--- DESCRIPTION OF THE TASK ---
Transcribe the data exactly, pictures excluded.

######

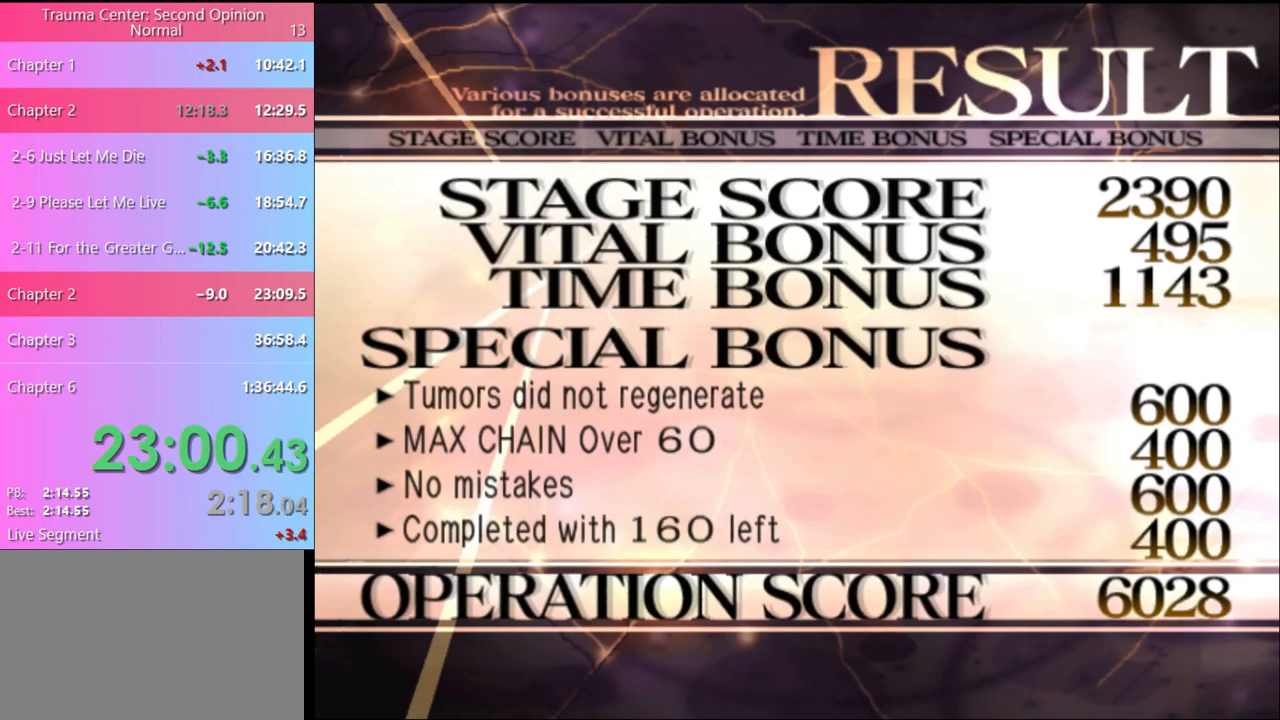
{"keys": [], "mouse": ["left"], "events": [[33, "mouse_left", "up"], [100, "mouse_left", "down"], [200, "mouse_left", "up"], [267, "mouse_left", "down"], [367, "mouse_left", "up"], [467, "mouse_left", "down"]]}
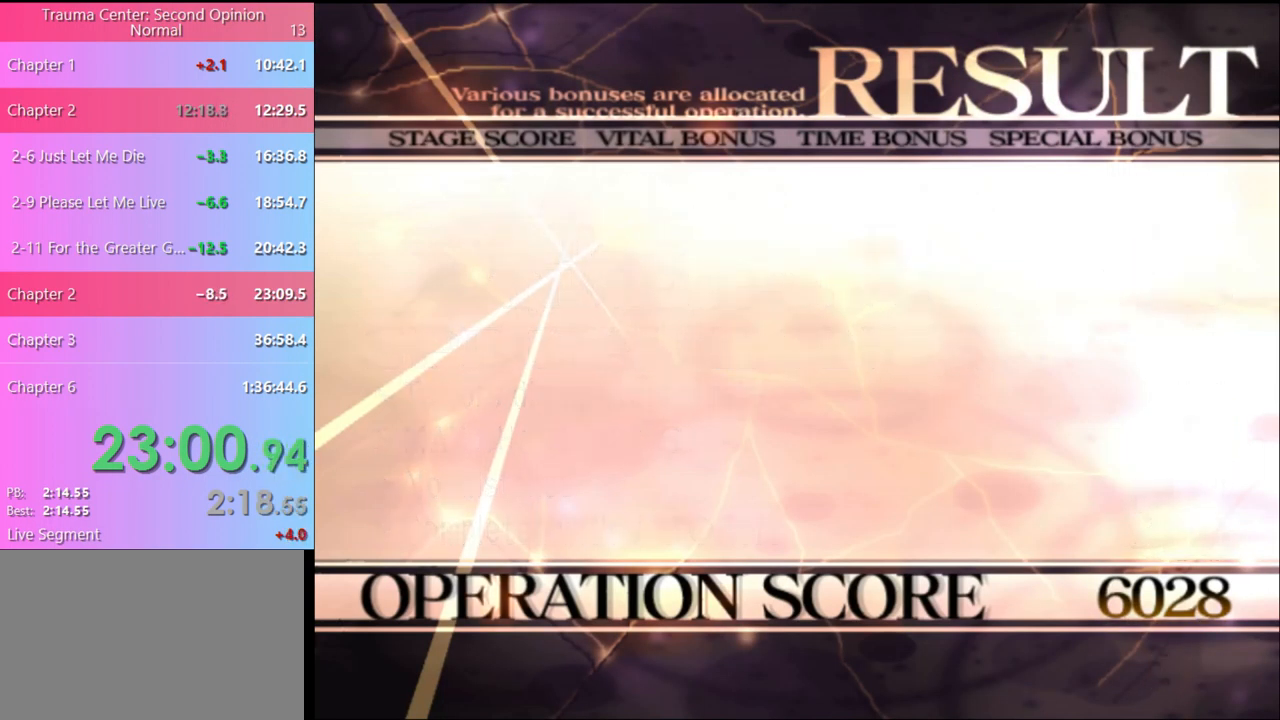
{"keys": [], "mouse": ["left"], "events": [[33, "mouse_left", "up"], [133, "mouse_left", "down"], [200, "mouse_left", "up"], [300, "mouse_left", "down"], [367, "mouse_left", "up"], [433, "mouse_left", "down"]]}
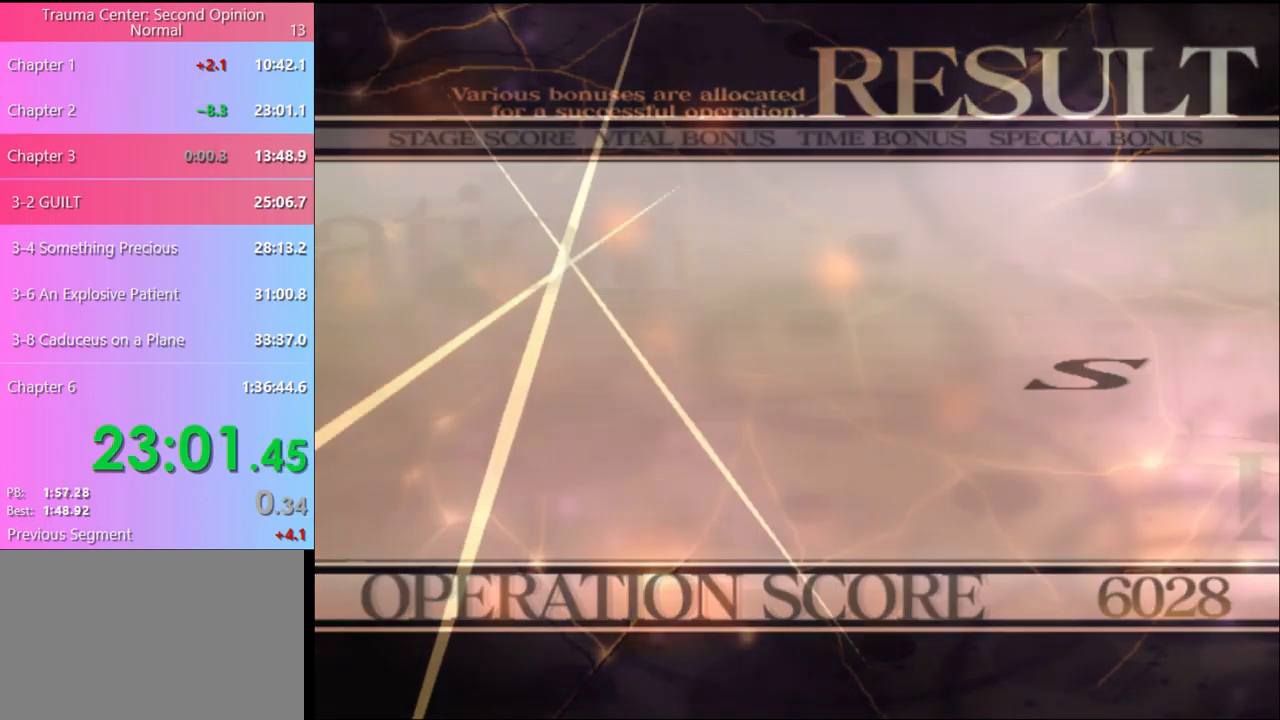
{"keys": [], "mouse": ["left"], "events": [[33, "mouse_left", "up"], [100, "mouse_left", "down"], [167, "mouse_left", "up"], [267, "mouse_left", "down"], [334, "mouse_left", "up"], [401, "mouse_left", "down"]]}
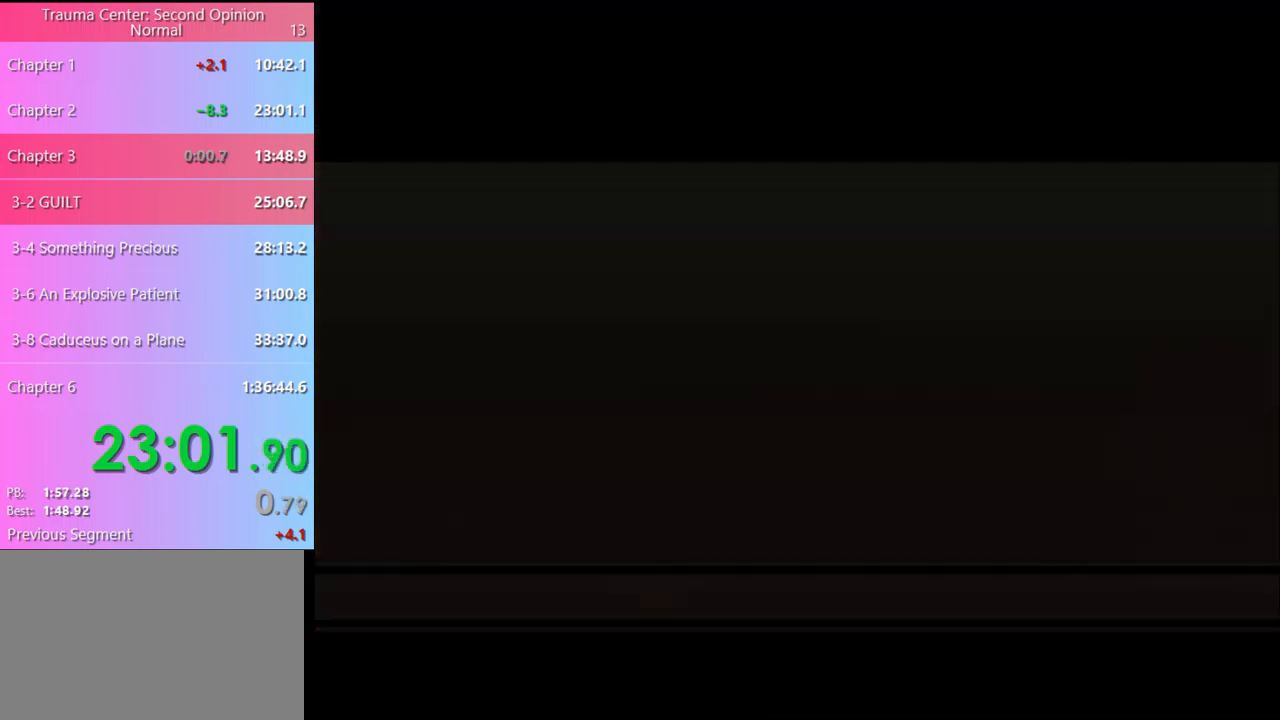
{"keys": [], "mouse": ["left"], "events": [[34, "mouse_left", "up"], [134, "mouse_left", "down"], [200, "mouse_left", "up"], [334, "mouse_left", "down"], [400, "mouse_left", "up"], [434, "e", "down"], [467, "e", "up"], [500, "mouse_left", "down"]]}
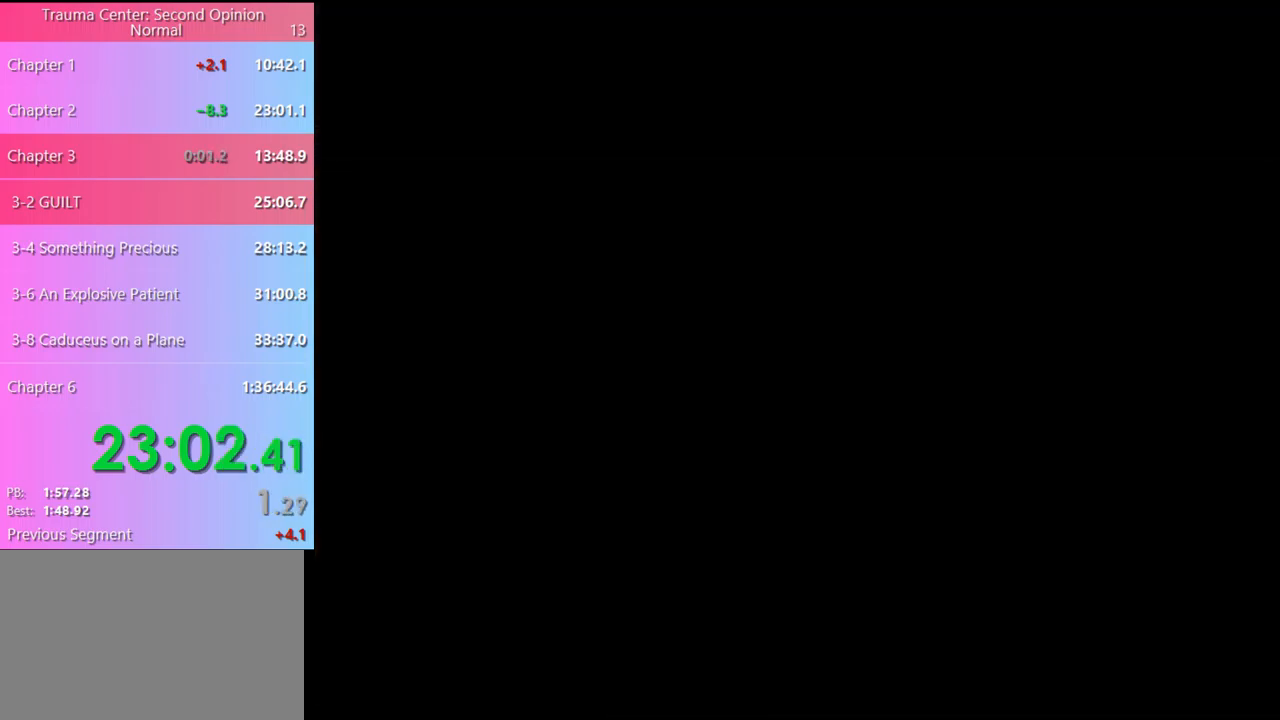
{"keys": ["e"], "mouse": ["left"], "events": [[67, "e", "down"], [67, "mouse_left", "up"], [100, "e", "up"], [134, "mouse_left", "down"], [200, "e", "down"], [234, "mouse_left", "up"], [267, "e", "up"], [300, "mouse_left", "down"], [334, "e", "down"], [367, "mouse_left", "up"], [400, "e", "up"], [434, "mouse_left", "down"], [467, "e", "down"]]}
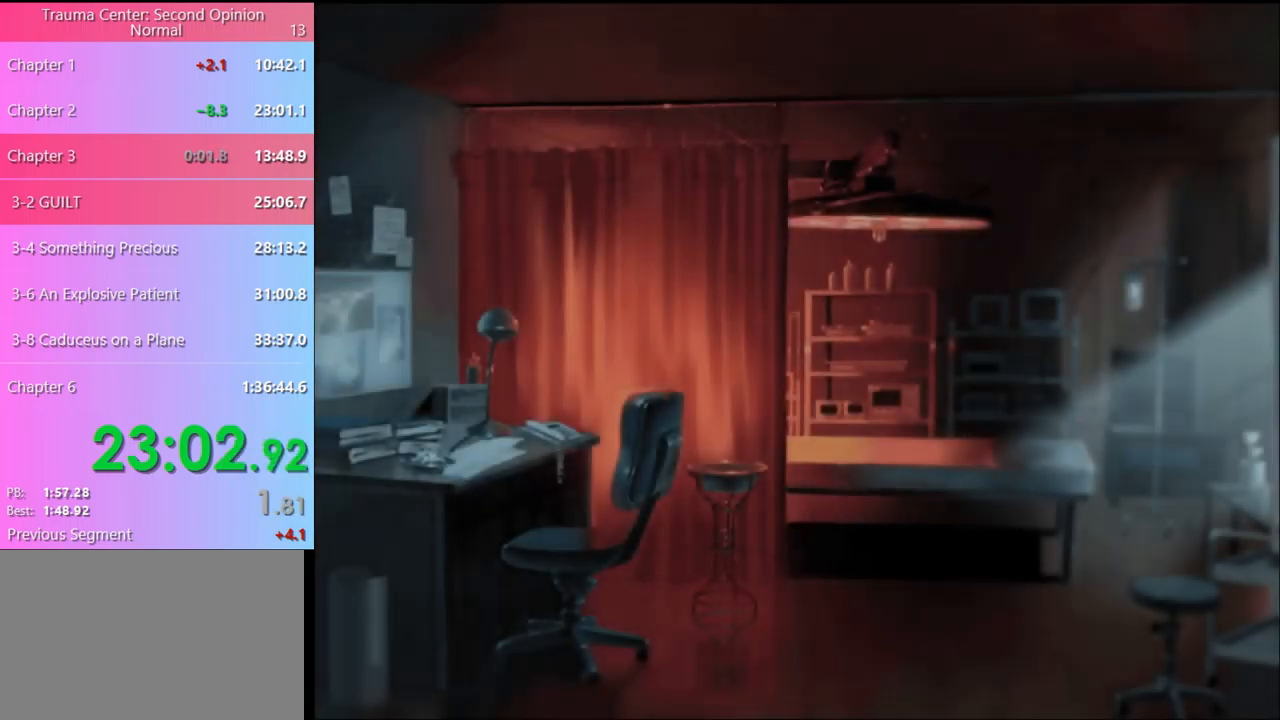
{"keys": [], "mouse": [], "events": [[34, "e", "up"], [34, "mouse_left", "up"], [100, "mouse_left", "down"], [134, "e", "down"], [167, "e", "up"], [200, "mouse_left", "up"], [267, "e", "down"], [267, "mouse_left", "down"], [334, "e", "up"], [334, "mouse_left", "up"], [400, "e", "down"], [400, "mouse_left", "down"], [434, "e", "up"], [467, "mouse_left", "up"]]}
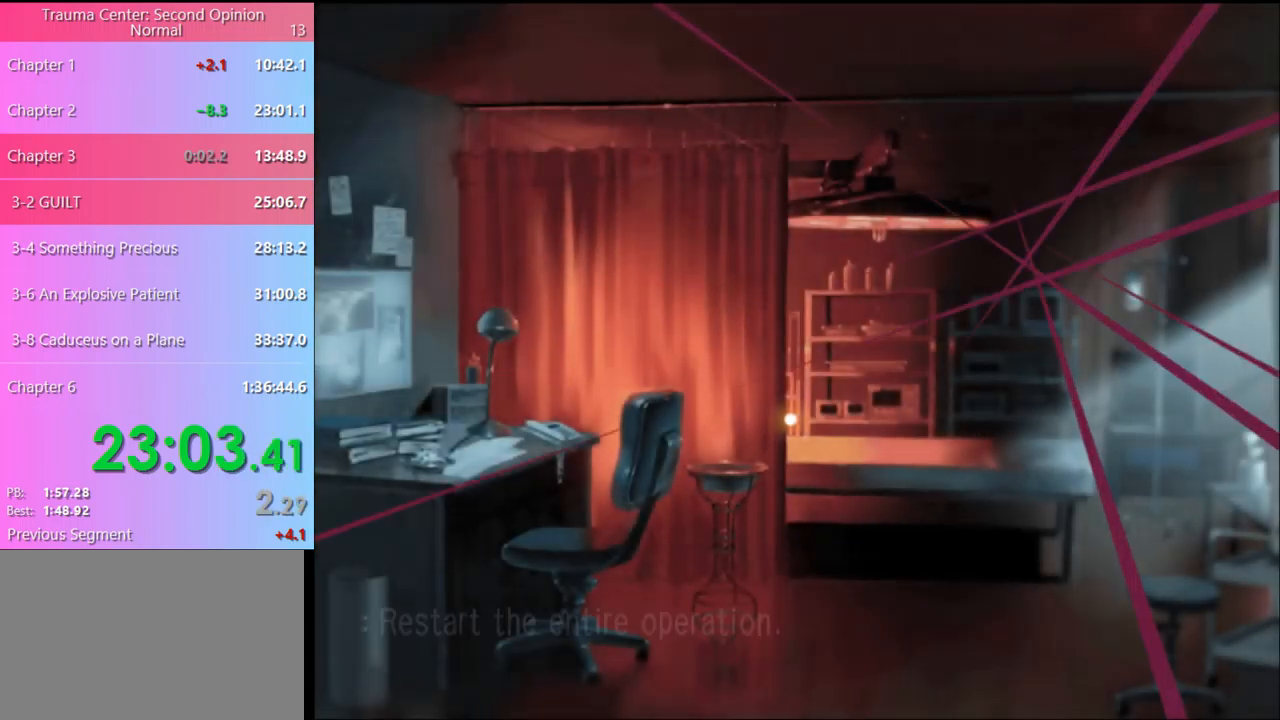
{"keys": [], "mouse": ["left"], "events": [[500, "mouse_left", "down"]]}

######

--- RESULT FOR THIS TASK ---
{"keys": [], "mouse": ["left"], "events": [[33, "mouse_left", "up"], [100, "mouse_left", "down"], [200, "mouse_left", "up"], [267, "mouse_left", "down"], [367, "mouse_left", "up"], [467, "mouse_left", "down"]]}
{"keys": [], "mouse": ["left"], "events": [[33, "mouse_left", "up"], [133, "mouse_left", "down"], [200, "mouse_left", "up"], [300, "mouse_left", "down"], [367, "mouse_left", "up"], [433, "mouse_left", "down"]]}
{"keys": [], "mouse": ["left"], "events": [[33, "mouse_left", "up"], [100, "mouse_left", "down"], [167, "mouse_left", "up"], [267, "mouse_left", "down"], [334, "mouse_left", "up"], [401, "mouse_left", "down"]]}
{"keys": [], "mouse": ["left"], "events": [[34, "mouse_left", "up"], [134, "mouse_left", "down"], [200, "mouse_left", "up"], [334, "mouse_left", "down"], [400, "mouse_left", "up"], [434, "e", "down"], [467, "e", "up"], [500, "mouse_left", "down"]]}
{"keys": ["e"], "mouse": ["left"], "events": [[67, "e", "down"], [67, "mouse_left", "up"], [100, "e", "up"], [134, "mouse_left", "down"], [200, "e", "down"], [234, "mouse_left", "up"], [267, "e", "up"], [300, "mouse_left", "down"], [334, "e", "down"], [367, "mouse_left", "up"], [400, "e", "up"], [434, "mouse_left", "down"], [467, "e", "down"]]}
{"keys": [], "mouse": [], "events": [[34, "e", "up"], [34, "mouse_left", "up"], [100, "mouse_left", "down"], [134, "e", "down"], [167, "e", "up"], [200, "mouse_left", "up"], [267, "e", "down"], [267, "mouse_left", "down"], [334, "e", "up"], [334, "mouse_left", "up"], [400, "e", "down"], [400, "mouse_left", "down"], [434, "e", "up"], [467, "mouse_left", "up"]]}
{"keys": [], "mouse": ["left"], "events": [[500, "mouse_left", "down"]]}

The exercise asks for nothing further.